Arsenic-Shahrazad 12B v4.1 GGUF quantizations land on HuggingFace
mradermacher published GGUF quantizations of lambent/arsenic-shahrazad-12b-v4.1 under CC-BY-NC-4.0, making the uncensored 12-billion-parameter model runnable on consumer hardware.
Arsenic-Shahrazad 12B v4.1, an uncensored language model from lambent, is now available in GGUF format on HuggingFace. The quantized weights carry a CC-BY-NC-4.0 license, permitting non-commercial use and modification. At 12 billion parameters, the model fits comfortably on mid-range consumer GPUs—quantization brings memory requirements down far enough that 16GB VRAM setups can handle it without strain.

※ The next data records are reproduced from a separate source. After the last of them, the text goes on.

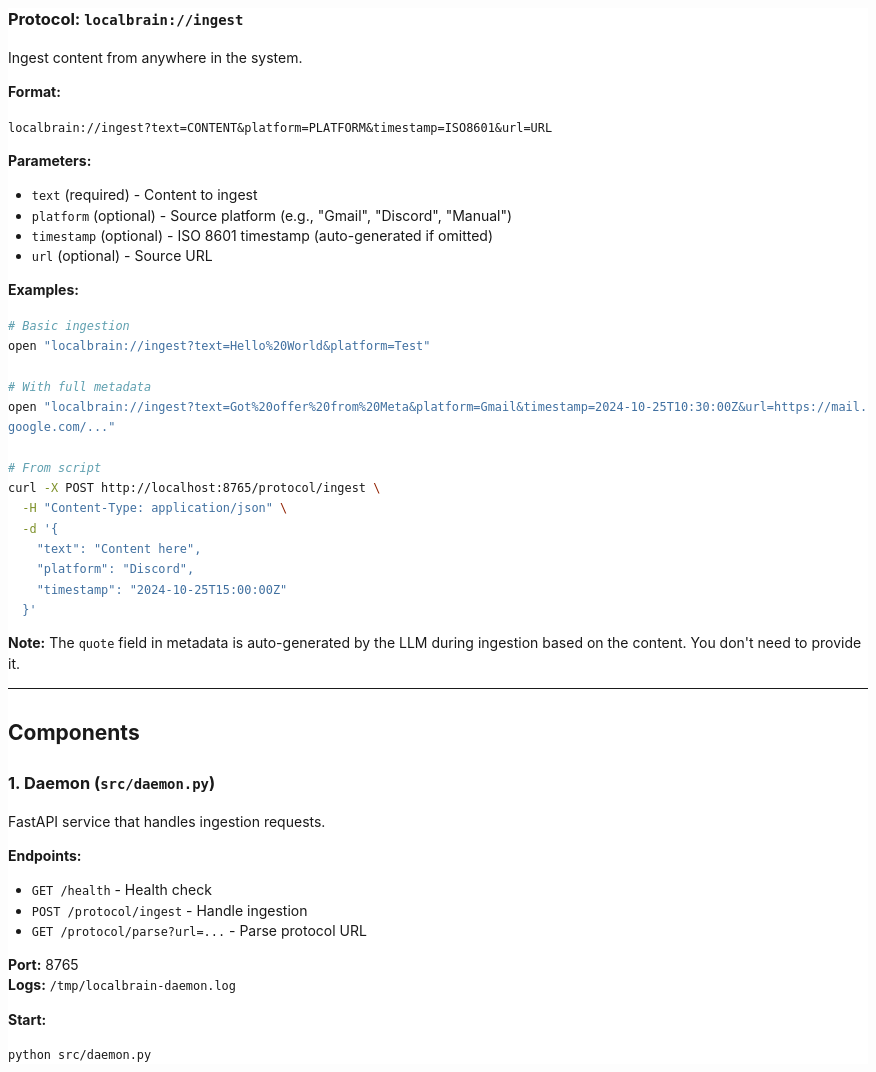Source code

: ### Protocol: `localbrain://ingest`

Ingest content from anywhere in the system.

**Format:**
```
localbrain://ingest?text=CONTENT&platform=PLATFORM&timestamp=ISO8601&url=URL
```

**Parameters:**
- `text` (required) - Content to ingest
- `platform` (optional) - Source platform (e.g., "Gmail", "Discord", "Manual")
- `timestamp` (optional) - ISO 8601 timestamp (auto-generated if omitted)
- `url` (optional) - Source URL

**Examples:**

```bash
# Basic ingestion
open "localbrain://ingest?text=Hello%20World&platform=Test"

# With full metadata
open "localbrain://ingest?text=Got%20offer%20from%20Meta&platform=Gmail&timestamp=2024-10-25T10:30:00Z&url=https://mail.google.com/..."

# From script
curl -X POST http://localhost:8765/protocol/ingest \
  -H "Content-Type: application/json" \
  -d '{
    "text": "Content here",
    "platform": "Discord",
    "timestamp": "2024-10-25T15:00:00Z"
  }'
```

**Note:** The `quote` field in metadata is auto-generated by the LLM during ingestion based on the content. You don't need to provide it.

---

## Components

### 1. Daemon (`src/daemon.py`)

FastAPI service that handles ingestion requests.

**Endpoints:**
- `GET /health` - Health check
- `POST /protocol/ingest` - Handle ingestion
- `GET /protocol/parse?url=...` - Parse protocol URL

**Port:** 8765  
**Logs:** `/tmp/localbrain-daemon.log`

**Start:**
```bash
python src/daemon.py
```
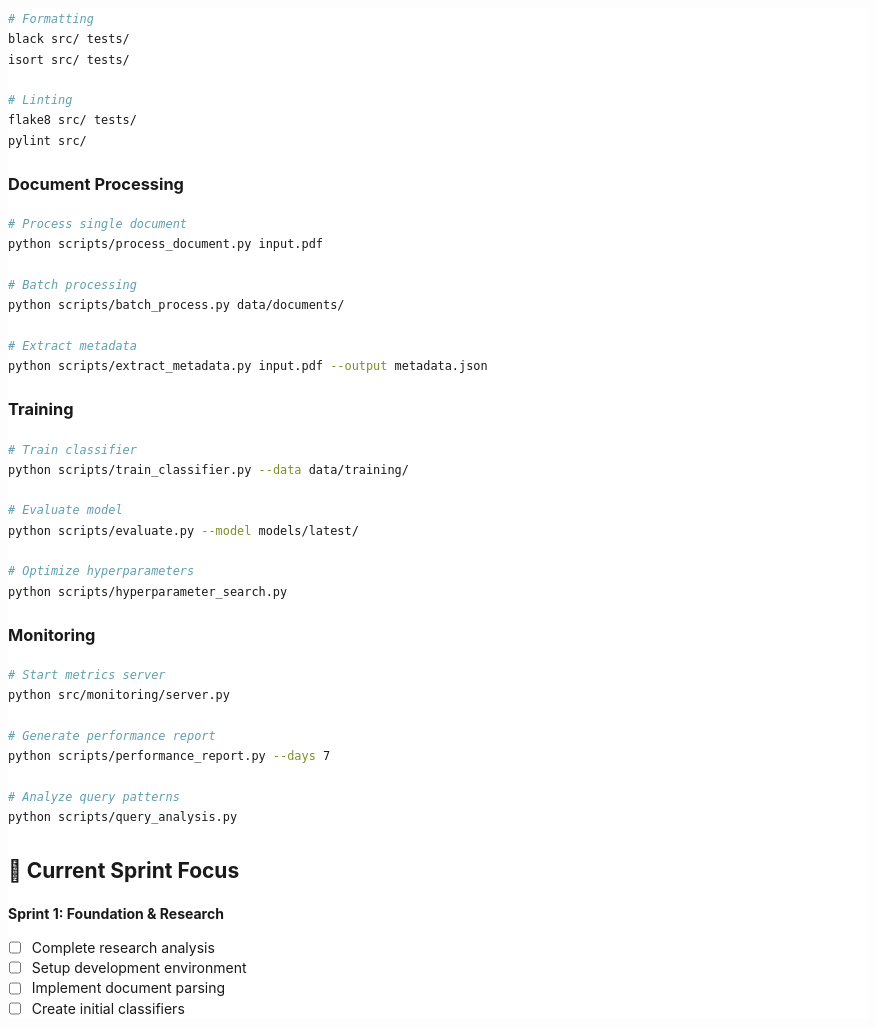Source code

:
 ```bash
# Formatting
black src/ tests/
isort src/ tests/

# Linting
flake8 src/ tests/
pylint src/
```

### Document Processing
```bash
# Process single document
python scripts/process_document.py input.pdf

# Batch processing
python scripts/batch_process.py data/documents/

# Extract metadata
python scripts/extract_metadata.py input.pdf --output metadata.json
```

### Training
```bash
# Train classifier
python scripts/train_classifier.py --data data/training/

# Evaluate model
python scripts/evaluate.py --model models/latest/

# Optimize hyperparameters
python scripts/hyperparameter_search.py
```

### Monitoring
```bash
# Start metrics server
python src/monitoring/server.py

# Generate performance report
python scripts/performance_report.py --days 7

# Analyze query patterns
python scripts/query_analysis.py
```

## 🎯 Current Sprint Focus

**Sprint 1: Foundation & Research**
- [ ] Complete research analysis
- [ ] Setup development environment
- [ ] Implement document parsing
- [ ] Create initial classifiers
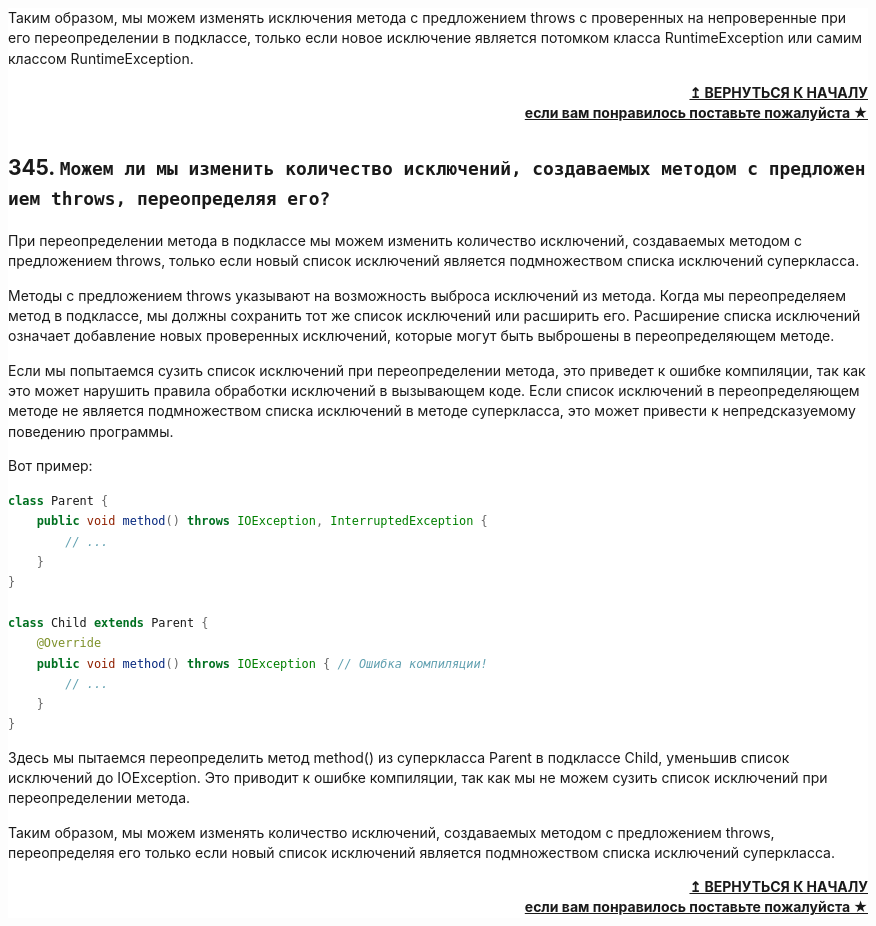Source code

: Таким образом, мы можем изменять исключения метода с предложением throws с проверенных на непроверенные при его переопределении в подклассе, только если новое исключение является потомком класса RuntimeException или самим классом RuntimeException.


<DIV ALIGN="RIGHT">
    <B><A HREF="#">↥ ВЕРНУТЬСЯ К НАЧАЛУ</A></B> <BR>
    <B><A HREF="HTTPS://GITHUB.COM/DEBAGANOV"> если вам понравилось поставьте пожалуйста ★ </A></B>
</DIV>

## 345. `Можем ли мы изменить количество исключений, создаваемых методом с предложением throws, переопределяя его?`

При переопределении метода в подклассе мы можем изменить количество исключений, создаваемых методом с предложением throws, только если новый список исключений является подмножеством списка исключений суперкласса.

Методы с предложением throws указывают на возможность выброса исключений из метода. Когда мы переопределяем метод в подклассе, мы должны сохранить тот же список исключений или расширить его. Расширение списка исключений означает добавление новых проверенных исключений, которые могут быть выброшены в переопределяющем методе.

Если мы попытаемся сузить список исключений при переопределении метода, это приведет к ошибке компиляции, так как это может нарушить правила обработки исключений в вызывающем коде. Если список исключений в переопределяющем методе не является подмножеством списка исключений в методе суперкласса, это может привести к непредсказуемому поведению программы.

Вот пример:

```java
class Parent {
    public void method() throws IOException, InterruptedException {
        // ...
    }
}

class Child extends Parent {
    @Override
    public void method() throws IOException { // Ошибка компиляции!
        // ...
    }
}
```
Здесь мы пытаемся переопределить метод method() из суперкласса Parent в подклассе Child, уменьшив список исключений до IOException. Это приводит к ошибке компиляции, так как мы не можем сузить список исключений при переопределении метода.

Таким образом, мы можем изменять количество исключений, создаваемых методом с предложением throws, переопределяя его только если новый список исключений является подмножеством списка исключений суперкласса.


<DIV ALIGN="RIGHT">
    <B><A HREF="#">↥ ВЕРНУТЬСЯ К НАЧАЛУ</A></B> <BR>
    <B><A HREF="HTTPS://GITHUB.COM/DEBAGANOV"> если вам понравилось поставьте пожалуйста ★ </A></B>
</DIV>
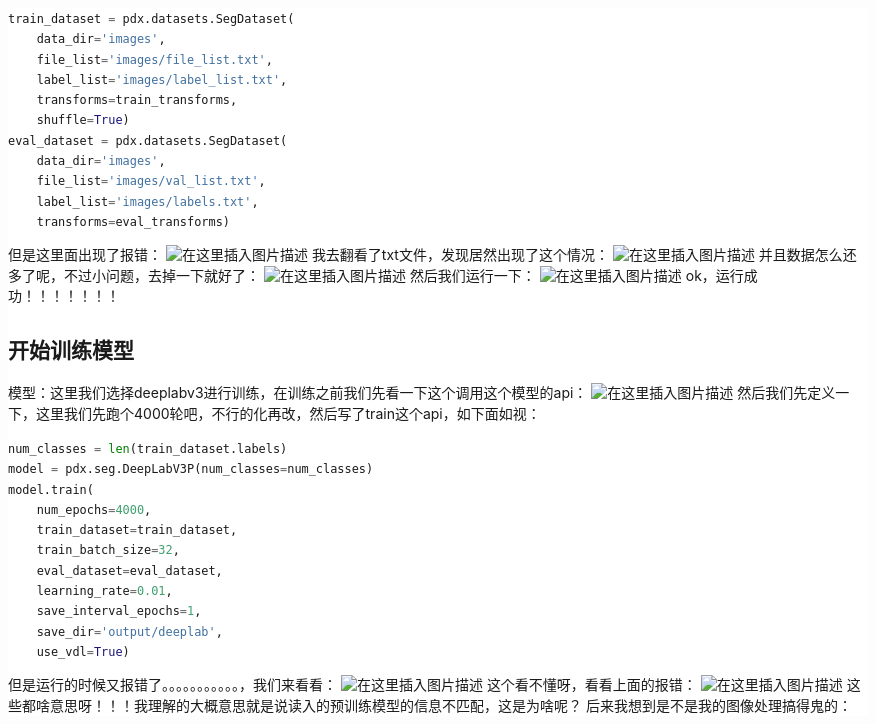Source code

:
 ```python
train_dataset = pdx.datasets.SegDataset(
    data_dir='images',
    file_list='images/file_list.txt',
    label_list='images/label_list.txt',
    transforms=train_transforms,
    shuffle=True)
eval_dataset = pdx.datasets.SegDataset(
    data_dir='images',
    file_list='images/val_list.txt',
    label_list='images/labels.txt',
    transforms=eval_transforms)
```
但是这里面出现了报错：
![在这里插入图片描述](https://img-blog.csdnimg.cn/feab7caec7ea4b3197cab3b370f4b746.png)
我去翻看了txt文件，发现居然出现了这个情况：
![在这里插入图片描述](https://img-blog.csdnimg.cn/f3da6c364351480f97ebdd03287032e9.png)
并且数据怎么还多了呢，不过小问题，去掉一下就好了：
![在这里插入图片描述](https://img-blog.csdnimg.cn/4711a54ac199495daf42d2c2a7e2ab3b.png?x-oss-process=image/watermark,type_ZmFuZ3poZW5naGVpdGk,shadow_10,text_aHR0cHM6Ly9ibG9nLmNzZG4ubmV0L3dlaXhpbl80NjQyMTQ4OQ==,size_16,color_FFFFFF,t_70)
然后我们运行一下：
![在这里插入图片描述](https://img-blog.csdnimg.cn/eb7f545acced4e578528d8514ac11281.png?x-oss-process=image/watermark,type_ZmFuZ3poZW5naGVpdGk,shadow_10,text_aHR0cHM6Ly9ibG9nLmNzZG4ubmV0L3dlaXhpbl80NjQyMTQ4OQ==,size_16,color_FFFFFF,t_70)
ok，运行成功！！！！！！！
## 开始训练模型

模型：这里我们选择deeplabv3进行训练，在训练之前我们先看一下这个调用这个模型的api：
![在这里插入图片描述](https://img-blog.csdnimg.cn/b6e20fd9fc354bc0a3d8258933aba572.png)
然后我们先定义一下，这里我们先跑个4000轮吧，不行的化再改，然后写了train这个api，如下面如视：

```python
num_classes = len(train_dataset.labels)
model = pdx.seg.DeepLabV3P(num_classes=num_classes)
model.train(
    num_epochs=4000,
    train_dataset=train_dataset,
    train_batch_size=32,
    eval_dataset=eval_dataset,
    learning_rate=0.01,
    save_interval_epochs=1,
    save_dir='output/deeplab',
    use_vdl=True)
```
但是运行的时候又报错了。。。。。。。。。。。，我们来看看：
![在这里插入图片描述](https://img-blog.csdnimg.cn/933acf9f5e0141e9a3f6dae68a501bd9.png)
这个看不懂呀，看看上面的报错：
![在这里插入图片描述](https://img-blog.csdnimg.cn/78ccdb8a8f2a447db8793df8c9d5bf1e.png)
这些都啥意思呀！！！我理解的大概意思就是说读入的预训练模型的信息不匹配，这是为啥呢？
后来我想到是不是我的图像处理搞得鬼的：
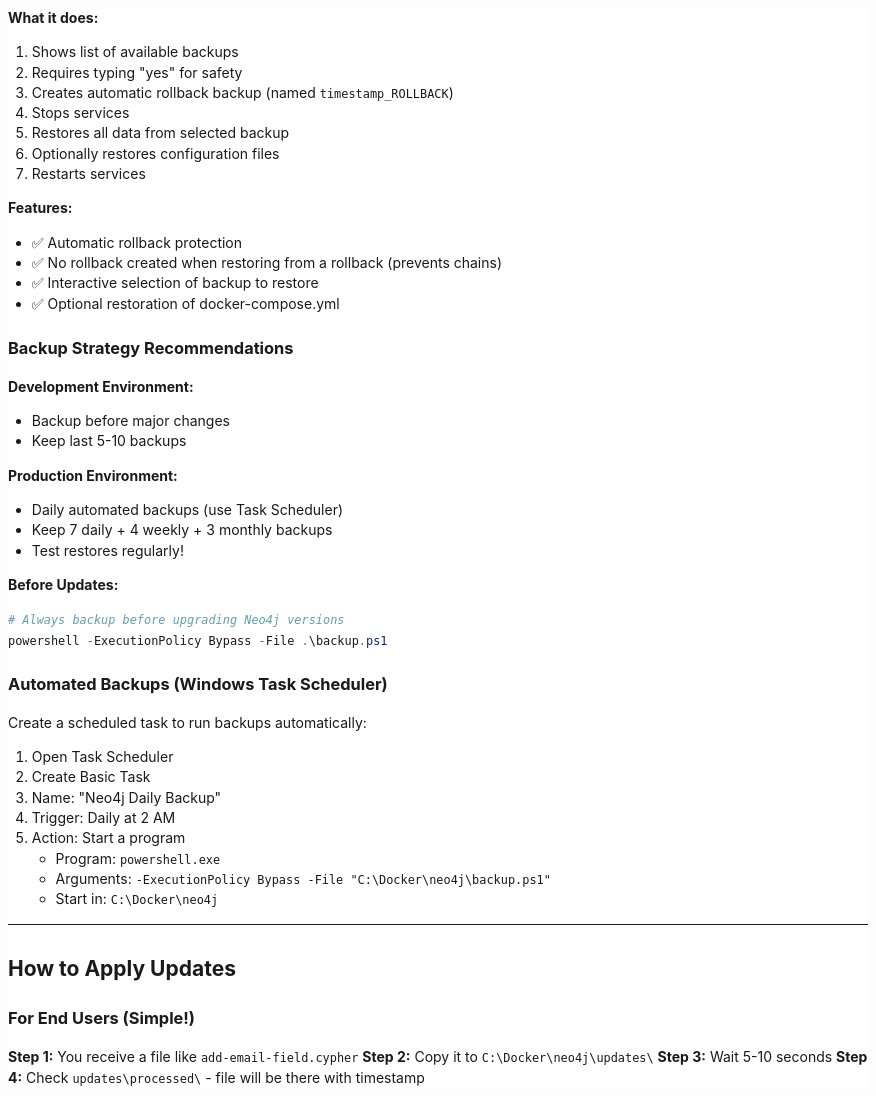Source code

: **What it does:**
1. Shows list of available backups
2. Requires typing "yes" for safety
3. Creates automatic rollback backup (named `timestamp_ROLLBACK`)
4. Stops services
5. Restores all data from selected backup
6. Optionally restores configuration files
7. Restarts services

**Features:**
- ✅ Automatic rollback protection
- ✅ No rollback created when restoring from a rollback (prevents chains)
- ✅ Interactive selection of backup to restore
- ✅ Optional restoration of docker-compose.yml

### Backup Strategy Recommendations

**Development Environment:**
- Backup before major changes
- Keep last 5-10 backups

**Production Environment:**
- Daily automated backups (use Task Scheduler)
- Keep 7 daily + 4 weekly + 3 monthly backups
- Test restores regularly!

**Before Updates:**
```powershell
# Always backup before upgrading Neo4j versions
powershell -ExecutionPolicy Bypass -File .\backup.ps1
```

### Automated Backups (Windows Task Scheduler)

Create a scheduled task to run backups automatically:

1. Open Task Scheduler
2. Create Basic Task
3. Name: "Neo4j Daily Backup"
4. Trigger: Daily at 2 AM
5. Action: Start a program
   - Program: `powershell.exe`
   - Arguments: `-ExecutionPolicy Bypass -File "C:\Docker\neo4j\backup.ps1"`
   - Start in: `C:\Docker\neo4j`

---

## How to Apply Updates

### For End Users (Simple!)

**Step 1:** You receive a file like `add-email-field.cypher`
**Step 2:** Copy it to `C:\Docker\neo4j\updates\`
**Step 3:** Wait 5-10 seconds
**Step 4:** Check `updates\processed\` - file will be there with timestamp
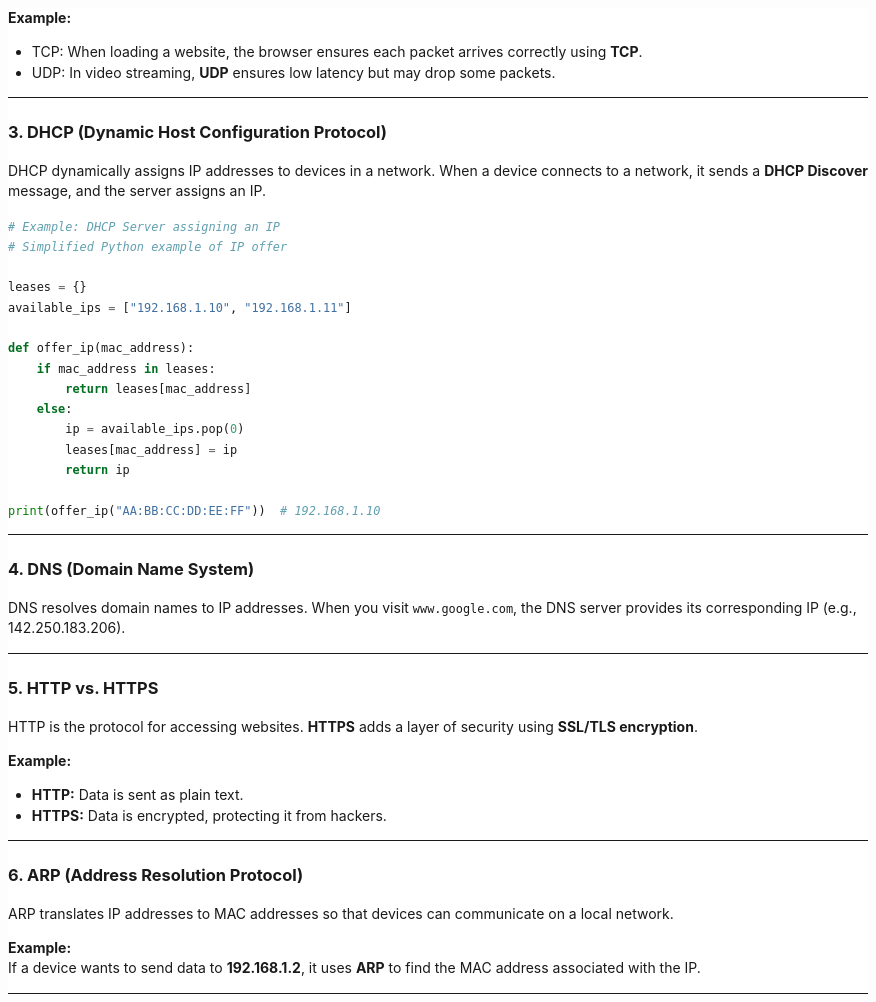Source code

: **Example:**  
- TCP: When loading a website, the browser ensures each packet arrives correctly using **TCP**.  
- UDP: In video streaming, **UDP** ensures low latency but may drop some packets.

---

### **3. DHCP (Dynamic Host Configuration Protocol)**  
DHCP dynamically assigns IP addresses to devices in a network. When a device connects to a network, it sends a **DHCP Discover** message, and the server assigns an IP.

```python
# Example: DHCP Server assigning an IP
# Simplified Python example of IP offer

leases = {}
available_ips = ["192.168.1.10", "192.168.1.11"]

def offer_ip(mac_address):
    if mac_address in leases:
        return leases[mac_address]
    else:
        ip = available_ips.pop(0)
        leases[mac_address] = ip
        return ip

print(offer_ip("AA:BB:CC:DD:EE:FF"))  # 192.168.1.10
```

---

### **4. DNS (Domain Name System)**  
DNS resolves domain names to IP addresses. When you visit `www.google.com`, the DNS server provides its corresponding IP (e.g., 142.250.183.206).

---

### **5. HTTP vs. HTTPS**  
HTTP is the protocol for accessing websites. **HTTPS** adds a layer of security using **SSL/TLS encryption**.

**Example:**  
- **HTTP:** Data is sent as plain text.  
- **HTTPS:** Data is encrypted, protecting it from hackers.

---

### **6. ARP (Address Resolution Protocol)**  
ARP translates IP addresses to MAC addresses so that devices can communicate on a local network.

**Example:**  
If a device wants to send data to **192.168.1.2**, it uses **ARP** to find the MAC address associated with the IP.

---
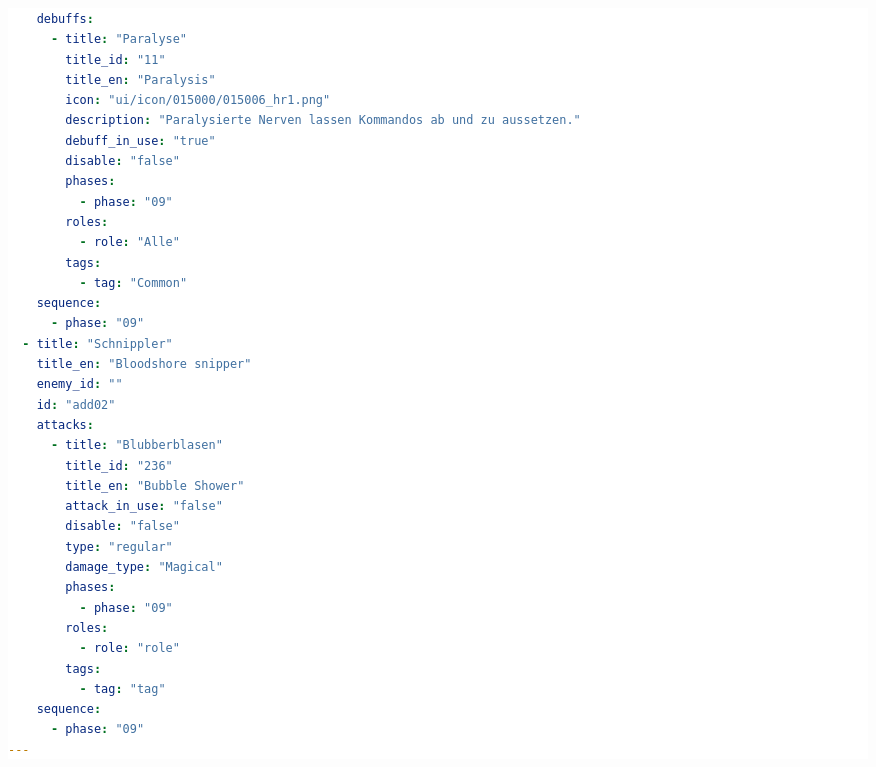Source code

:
 ```yaml
    debuffs:
      - title: "Paralyse"
        title_id: "11"
        title_en: "Paralysis"
        icon: "ui/icon/015000/015006_hr1.png"
        description: "Paralysierte Nerven lassen Kommandos ab und zu aussetzen."
        debuff_in_use: "true"
        disable: "false"
        phases:
          - phase: "09"
        roles:
          - role: "Alle"
        tags:
          - tag: "Common"
    sequence:
      - phase: "09"
  - title: "Schnippler"
    title_en: "Bloodshore snipper"
    enemy_id: ""
    id: "add02"
    attacks:
      - title: "Blubberblasen"
        title_id: "236"
        title_en: "Bubble Shower"
        attack_in_use: "false"
        disable: "false"
        type: "regular"
        damage_type: "Magical"
        phases:
          - phase: "09"
        roles:
          - role: "role"
        tags:
          - tag: "tag"
    sequence:
      - phase: "09"
---
```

The base model is tagged not-for-all-audiences, signaling no built-in content filtering. Practitioners running ComfyUI, Ollama, or llama.cpp can drop the GGUF files straight into their workflows without additional conversion. The quantizer's repo lists multiple precision tiers, so users can trade quality for speed depending on their hardware. English is the primary language, and the model is compatible with standard transformer endpoints.
GGUF has become the de facto distribution format for local LLM inference, powering everything from terminal chat clients to graphical front-ends like Oobabooga and KoboldCpp. For practitioners who prefer not to wrestle with safetensors-to-GGUF conversion scripts, mradermacher's quantization work removes a friction point—download, point your inference engine at the file, and run. The Shahrazad lineage has circulated in uncensored-AI circles for several months, though public documentation on the v4.1 changes remains sparse. The model card does not include a changelog, benchmark comparisons, or training details beyond the base model reference. Community feedback on whether the v4.1 iteration addresses quirks from earlier Shahrazad releases will likely surface over the coming weeks—if lambent publishes a formal changelog, it would clarify whether this is a minor patch or a more substantial retrain.